Domingo, 2 de febrero de 2014

Del blog de Xabier Pikaza:

Este domingo (4º del tiempo ordinario) cae en 2 de Febrero, un día de fiesta de Jesús y de su madre María, que se conoce con varios nombres:

— Presentación de Jesús en el Templo, para así ofrecerlo a su Dios; los hombres representados por María y José “regalan” a Dios lo más grande que tienen, su hijo primogénito, la Luz de las Naciones.

— Purificación de la madre María, a la que Simeón descubre su destino sufriente y activo de Madre. Ésta es la fiesta de los siete dolores que purifican e iluminan, cuando se asumen al servicio de los demás.

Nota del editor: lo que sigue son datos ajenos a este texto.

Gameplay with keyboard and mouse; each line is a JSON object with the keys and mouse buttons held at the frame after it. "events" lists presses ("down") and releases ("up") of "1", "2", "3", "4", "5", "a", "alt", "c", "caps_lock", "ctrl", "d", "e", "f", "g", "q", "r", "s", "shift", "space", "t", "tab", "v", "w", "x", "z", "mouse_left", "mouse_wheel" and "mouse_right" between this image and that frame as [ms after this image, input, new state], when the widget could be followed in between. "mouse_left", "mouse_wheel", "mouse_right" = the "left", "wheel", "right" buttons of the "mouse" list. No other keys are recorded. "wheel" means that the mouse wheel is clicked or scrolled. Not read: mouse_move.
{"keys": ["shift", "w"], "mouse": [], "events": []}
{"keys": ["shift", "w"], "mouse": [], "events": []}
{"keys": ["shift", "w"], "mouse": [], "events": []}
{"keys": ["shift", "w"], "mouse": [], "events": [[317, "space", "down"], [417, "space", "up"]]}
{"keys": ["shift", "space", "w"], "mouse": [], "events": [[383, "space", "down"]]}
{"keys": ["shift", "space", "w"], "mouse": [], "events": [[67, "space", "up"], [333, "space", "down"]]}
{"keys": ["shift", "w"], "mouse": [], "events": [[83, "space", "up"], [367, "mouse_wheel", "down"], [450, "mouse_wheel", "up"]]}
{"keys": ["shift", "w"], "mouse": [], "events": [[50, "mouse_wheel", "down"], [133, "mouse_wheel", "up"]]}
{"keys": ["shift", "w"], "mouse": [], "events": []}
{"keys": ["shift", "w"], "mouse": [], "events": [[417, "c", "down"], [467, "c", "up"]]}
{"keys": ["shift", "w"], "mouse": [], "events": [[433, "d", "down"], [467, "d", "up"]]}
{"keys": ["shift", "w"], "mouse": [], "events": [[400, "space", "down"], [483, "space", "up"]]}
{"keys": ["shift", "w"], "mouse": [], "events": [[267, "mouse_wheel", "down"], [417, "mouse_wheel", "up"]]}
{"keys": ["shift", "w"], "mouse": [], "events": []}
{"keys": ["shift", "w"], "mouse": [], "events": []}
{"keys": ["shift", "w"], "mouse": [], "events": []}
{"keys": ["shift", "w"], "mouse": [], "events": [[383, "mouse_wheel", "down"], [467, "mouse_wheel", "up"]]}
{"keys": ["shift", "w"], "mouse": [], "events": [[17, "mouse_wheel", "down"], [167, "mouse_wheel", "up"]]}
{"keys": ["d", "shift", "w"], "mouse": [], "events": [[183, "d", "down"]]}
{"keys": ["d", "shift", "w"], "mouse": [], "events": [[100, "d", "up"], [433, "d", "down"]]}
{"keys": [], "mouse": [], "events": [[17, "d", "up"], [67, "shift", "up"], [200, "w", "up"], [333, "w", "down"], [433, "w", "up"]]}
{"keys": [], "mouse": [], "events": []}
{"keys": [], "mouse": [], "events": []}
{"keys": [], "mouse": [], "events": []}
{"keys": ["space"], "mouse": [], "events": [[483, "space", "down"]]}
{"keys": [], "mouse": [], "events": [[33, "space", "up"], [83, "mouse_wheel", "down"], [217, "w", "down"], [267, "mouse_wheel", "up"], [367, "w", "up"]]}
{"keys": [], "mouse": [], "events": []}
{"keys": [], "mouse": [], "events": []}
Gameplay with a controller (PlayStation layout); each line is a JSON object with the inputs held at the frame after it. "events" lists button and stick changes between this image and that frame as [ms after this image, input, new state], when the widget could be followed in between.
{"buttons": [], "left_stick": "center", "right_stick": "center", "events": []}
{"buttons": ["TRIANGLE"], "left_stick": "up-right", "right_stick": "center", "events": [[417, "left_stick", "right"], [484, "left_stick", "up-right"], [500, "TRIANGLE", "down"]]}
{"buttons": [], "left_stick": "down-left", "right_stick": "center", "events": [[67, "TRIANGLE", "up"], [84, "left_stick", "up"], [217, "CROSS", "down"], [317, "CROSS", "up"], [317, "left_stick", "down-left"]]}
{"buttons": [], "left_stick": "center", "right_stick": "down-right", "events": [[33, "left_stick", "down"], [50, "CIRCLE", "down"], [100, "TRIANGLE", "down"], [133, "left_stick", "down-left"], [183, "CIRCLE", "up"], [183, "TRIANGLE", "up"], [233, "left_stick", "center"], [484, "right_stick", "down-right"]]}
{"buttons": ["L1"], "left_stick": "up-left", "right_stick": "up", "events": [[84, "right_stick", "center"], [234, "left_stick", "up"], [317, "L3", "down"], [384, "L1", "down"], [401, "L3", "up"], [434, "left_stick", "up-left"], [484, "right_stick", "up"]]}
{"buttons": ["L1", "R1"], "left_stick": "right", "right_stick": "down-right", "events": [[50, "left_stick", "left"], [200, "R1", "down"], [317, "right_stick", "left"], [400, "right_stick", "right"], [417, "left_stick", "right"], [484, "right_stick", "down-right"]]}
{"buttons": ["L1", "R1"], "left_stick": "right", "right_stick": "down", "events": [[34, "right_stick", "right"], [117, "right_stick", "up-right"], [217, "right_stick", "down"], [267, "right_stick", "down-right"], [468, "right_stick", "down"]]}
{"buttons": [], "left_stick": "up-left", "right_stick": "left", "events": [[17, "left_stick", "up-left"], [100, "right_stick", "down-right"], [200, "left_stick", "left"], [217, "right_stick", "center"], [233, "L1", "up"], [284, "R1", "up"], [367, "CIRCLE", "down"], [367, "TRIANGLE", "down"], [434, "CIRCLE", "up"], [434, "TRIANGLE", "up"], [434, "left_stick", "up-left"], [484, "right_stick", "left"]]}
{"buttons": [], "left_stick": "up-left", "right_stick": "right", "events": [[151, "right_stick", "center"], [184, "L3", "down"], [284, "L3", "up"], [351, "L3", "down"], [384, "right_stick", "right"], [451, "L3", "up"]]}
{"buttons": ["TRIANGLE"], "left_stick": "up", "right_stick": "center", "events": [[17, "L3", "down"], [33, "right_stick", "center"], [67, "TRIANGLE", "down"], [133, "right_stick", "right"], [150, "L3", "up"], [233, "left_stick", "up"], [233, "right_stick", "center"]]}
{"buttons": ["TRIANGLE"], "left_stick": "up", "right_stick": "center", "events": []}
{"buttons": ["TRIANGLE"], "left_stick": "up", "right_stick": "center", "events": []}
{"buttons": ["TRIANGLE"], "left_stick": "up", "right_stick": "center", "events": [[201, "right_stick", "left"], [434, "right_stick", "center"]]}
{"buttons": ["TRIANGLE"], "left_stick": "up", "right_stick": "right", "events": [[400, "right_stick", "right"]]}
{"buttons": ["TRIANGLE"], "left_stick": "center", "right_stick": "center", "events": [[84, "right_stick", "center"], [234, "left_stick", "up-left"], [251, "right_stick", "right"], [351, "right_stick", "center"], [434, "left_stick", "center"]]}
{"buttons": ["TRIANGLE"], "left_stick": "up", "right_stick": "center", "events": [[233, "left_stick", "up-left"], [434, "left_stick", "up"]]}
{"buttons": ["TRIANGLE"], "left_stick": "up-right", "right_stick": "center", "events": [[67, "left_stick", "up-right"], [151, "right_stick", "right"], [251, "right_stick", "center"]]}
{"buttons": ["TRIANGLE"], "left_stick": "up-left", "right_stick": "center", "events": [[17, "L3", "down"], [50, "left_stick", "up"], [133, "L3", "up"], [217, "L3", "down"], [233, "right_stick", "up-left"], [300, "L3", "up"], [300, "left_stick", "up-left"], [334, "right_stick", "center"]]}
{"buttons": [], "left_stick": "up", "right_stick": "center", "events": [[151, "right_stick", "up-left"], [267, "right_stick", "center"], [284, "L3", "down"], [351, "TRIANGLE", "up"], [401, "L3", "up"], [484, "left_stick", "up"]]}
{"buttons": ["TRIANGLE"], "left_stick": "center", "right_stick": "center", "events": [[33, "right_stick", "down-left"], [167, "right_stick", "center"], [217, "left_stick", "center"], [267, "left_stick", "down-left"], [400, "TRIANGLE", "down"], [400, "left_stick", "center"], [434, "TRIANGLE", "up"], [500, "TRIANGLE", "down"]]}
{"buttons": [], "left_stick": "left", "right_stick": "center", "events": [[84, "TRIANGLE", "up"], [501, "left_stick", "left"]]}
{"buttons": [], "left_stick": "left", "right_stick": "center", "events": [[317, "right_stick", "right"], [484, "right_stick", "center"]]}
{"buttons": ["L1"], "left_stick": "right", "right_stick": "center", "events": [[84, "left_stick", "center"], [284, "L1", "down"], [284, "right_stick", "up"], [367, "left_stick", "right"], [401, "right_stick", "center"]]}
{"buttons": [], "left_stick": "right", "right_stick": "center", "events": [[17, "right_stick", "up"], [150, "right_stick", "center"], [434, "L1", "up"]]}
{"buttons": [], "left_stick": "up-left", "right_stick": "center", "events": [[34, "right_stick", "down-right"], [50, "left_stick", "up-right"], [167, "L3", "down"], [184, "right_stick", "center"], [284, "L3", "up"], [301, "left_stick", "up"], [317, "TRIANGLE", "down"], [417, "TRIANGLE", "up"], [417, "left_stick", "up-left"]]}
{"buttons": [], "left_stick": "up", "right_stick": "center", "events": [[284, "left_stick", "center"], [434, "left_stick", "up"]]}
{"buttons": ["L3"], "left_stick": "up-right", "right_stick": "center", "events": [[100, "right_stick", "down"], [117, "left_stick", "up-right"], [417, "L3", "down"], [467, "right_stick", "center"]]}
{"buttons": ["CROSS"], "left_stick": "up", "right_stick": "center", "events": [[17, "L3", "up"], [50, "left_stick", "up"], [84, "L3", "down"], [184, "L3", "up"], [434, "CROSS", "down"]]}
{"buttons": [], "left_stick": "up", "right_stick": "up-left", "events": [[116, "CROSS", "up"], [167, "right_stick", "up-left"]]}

— Fiesta de la Luz, día de las Candelas… que se ha venido celebrando en gran parte del mundo católico. A los cuarenta días del nacimiento de Jesús (terminando el ciclo “cuaresmal” de Navidad), los creyentes (especialmente las mujeres) acudían a la iglesia con velas/candelas, dando gracias por la vida.

Largos son estos temas y no puedo desarrollarlos de forma expresa. Por eso me centro hoy sólo en la espada de María.

El evangelio habla sólo de una espada. La tradición suele hablar de siete espadas, que responden a los “siete dolores” de la madre María.

El pueblo cristiano (especialmente las mujeres) han sabido sufrir y gozar este día, compartiendo el dolor y la entrega de la Madre de Jesús al servicio de la vida… El mismo sufrimiento así vivido se hace Luz, la Cruz se hace Pascua.

— Por el dolor de las madres seguimos viviendo, sus siete espadas crean y sostienen nuestra paz.

— Por el gozo-luz de las madres seguimos esperando, sus siete candelas alumbran e impulsan nuestro destino

Quizá mañana o pasado vuelva al principio del tema (la oración de Simeón). Hoy sólo me ocupo de su palabra central sobre María. Feliz fin de semana y domingo de Candelas

Texto

Su padre y su madre estaban admirados por lo que se decía del niño. Simeón los bendijo, diciendo a María, su madre:

Mira, éste ha sido puesto como (causa de) caída y resurrección de muchos en Israel,
como una señal controvertida, y una espada atravesará tu misma alma,
para que sean revelados los pensamientos de muchos corazones (2, 33-35)

Primera espada,
la solidaridad de María.

Como patriarca/profeta de Israel habla Simeón. Ha bendecido a Dios por Cristo, puede ya morir; pero no lo hace sin haber trazado previamente la tarea (o destino) de la madre mesiánica. Es como si el padre (José) sólo tuviera que vivir las cosas en lo externo. La madre en cambio las revive y anticipa: ella repite y actualiza en sus entrañas el camino de Jesús. Para que sepa a lo que está comprometida, en nombre del Dios israelita, le dice Simeón:

Mira, éste ha sido puesto como (causa de) caída y resurrección de muchos en Israel, como una señal controvertida, y una espada atravesará tu alma, para que sean revelados los pensamientos de muchos corazones (2, 34-35)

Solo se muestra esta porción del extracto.